The students want a say in how their dorms are run, including how to deal with mental health issues.
In 2009, three California Institute of Technology undergraduate students committed suicide. In response, the Caltech administration formed a mental health task force.
Part of what the task force has put in place is its "safety net." One aspect includes area coordinators who work with students on dealing with the high academic demands on campus. The students would rather see resident advisors who live in the dorms with them helping them deal with the pressures of academic life.
"The students are concerned with this, though, because they have had no say in the selection process or in how these area coordinators are going to go about doing their jobs," said Caltech student Chris Hallacy.
"People feel like the area coordinators, because they aren't given student input, we feel like they wouldn't mesh very well with house system," said Caltech student Naomi McArthur. "If the students can't trust the people that they are putting into the houses, then how can you really develop such a relationship that students can rely on these people when it comes to psychological crises or dealing with stress every day at Caltech?"
Caltech's vice president of student affairs, Dr.

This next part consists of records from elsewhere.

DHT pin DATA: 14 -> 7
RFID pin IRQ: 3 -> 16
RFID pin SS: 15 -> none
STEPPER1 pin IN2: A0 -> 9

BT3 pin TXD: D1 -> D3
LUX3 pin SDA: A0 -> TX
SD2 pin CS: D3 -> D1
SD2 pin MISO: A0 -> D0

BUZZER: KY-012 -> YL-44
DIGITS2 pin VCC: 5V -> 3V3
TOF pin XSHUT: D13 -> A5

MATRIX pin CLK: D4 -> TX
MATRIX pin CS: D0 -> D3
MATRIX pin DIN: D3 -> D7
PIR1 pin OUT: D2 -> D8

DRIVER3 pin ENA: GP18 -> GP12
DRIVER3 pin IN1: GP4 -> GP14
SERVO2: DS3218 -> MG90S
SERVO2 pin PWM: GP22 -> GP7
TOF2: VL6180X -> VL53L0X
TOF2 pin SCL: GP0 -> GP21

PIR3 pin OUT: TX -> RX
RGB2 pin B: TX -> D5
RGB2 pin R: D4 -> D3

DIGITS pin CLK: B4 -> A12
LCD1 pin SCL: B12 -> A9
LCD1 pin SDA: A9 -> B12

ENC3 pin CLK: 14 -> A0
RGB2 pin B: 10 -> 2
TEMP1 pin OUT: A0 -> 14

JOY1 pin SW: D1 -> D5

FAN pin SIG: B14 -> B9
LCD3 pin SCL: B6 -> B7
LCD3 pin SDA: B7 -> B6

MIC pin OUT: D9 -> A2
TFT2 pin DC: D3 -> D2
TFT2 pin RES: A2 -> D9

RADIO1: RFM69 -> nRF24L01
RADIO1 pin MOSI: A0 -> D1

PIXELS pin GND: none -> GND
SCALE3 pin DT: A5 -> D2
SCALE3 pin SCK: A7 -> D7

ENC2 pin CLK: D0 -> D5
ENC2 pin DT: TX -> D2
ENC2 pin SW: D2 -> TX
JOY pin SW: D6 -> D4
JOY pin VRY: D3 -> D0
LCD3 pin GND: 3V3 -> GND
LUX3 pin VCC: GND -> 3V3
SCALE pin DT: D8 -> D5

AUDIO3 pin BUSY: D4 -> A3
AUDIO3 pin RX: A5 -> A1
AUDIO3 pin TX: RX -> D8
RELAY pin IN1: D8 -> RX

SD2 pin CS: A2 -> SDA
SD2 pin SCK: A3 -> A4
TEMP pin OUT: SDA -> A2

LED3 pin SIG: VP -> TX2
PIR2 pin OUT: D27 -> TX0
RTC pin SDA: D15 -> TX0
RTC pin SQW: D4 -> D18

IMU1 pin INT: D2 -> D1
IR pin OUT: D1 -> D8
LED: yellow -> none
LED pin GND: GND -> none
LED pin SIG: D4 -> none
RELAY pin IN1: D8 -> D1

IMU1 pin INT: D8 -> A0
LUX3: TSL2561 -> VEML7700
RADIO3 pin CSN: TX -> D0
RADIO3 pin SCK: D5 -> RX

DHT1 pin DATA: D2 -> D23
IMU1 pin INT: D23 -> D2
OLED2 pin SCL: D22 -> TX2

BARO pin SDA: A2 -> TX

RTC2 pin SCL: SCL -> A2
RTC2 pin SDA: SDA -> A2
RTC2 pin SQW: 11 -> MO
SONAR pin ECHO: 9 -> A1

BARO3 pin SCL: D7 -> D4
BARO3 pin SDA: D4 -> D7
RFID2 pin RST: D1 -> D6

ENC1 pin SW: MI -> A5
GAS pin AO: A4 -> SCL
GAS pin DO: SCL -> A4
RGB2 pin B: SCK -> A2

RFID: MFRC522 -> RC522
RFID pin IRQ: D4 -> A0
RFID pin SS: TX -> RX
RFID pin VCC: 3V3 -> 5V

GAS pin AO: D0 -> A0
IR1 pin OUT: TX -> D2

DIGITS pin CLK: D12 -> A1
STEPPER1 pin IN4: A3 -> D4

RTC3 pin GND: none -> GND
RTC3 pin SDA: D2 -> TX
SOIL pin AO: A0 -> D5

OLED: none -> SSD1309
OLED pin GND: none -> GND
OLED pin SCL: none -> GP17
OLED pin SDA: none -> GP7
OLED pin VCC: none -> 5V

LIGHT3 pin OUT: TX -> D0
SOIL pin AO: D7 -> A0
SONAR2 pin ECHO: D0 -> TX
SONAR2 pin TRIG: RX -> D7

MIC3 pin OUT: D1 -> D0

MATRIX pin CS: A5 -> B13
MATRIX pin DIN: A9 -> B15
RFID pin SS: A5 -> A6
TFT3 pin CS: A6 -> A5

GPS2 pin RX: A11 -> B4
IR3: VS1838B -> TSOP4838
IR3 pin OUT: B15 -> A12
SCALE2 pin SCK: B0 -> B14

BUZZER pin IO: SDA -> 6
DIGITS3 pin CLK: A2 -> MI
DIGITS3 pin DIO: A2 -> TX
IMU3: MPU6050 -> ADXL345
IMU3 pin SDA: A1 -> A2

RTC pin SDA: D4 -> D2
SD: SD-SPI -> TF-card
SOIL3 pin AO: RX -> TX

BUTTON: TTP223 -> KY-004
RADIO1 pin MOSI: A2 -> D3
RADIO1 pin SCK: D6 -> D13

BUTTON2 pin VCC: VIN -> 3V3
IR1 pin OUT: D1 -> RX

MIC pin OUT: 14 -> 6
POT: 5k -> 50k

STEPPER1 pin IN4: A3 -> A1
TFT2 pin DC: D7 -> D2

Anneila Sargent, was at the demonstration watching and listening. She said she's already met with students about their concerns.
"One of the reasons that they are having this is they like attention, but sometimes attention is too much," said Sargent. "We want to be sure that we have enough people in there to pay attention to them, and take care and be concerned if there are reasons to be concerned."
One of the things students and faculty are being taught is what behavioral indicators to be aware of.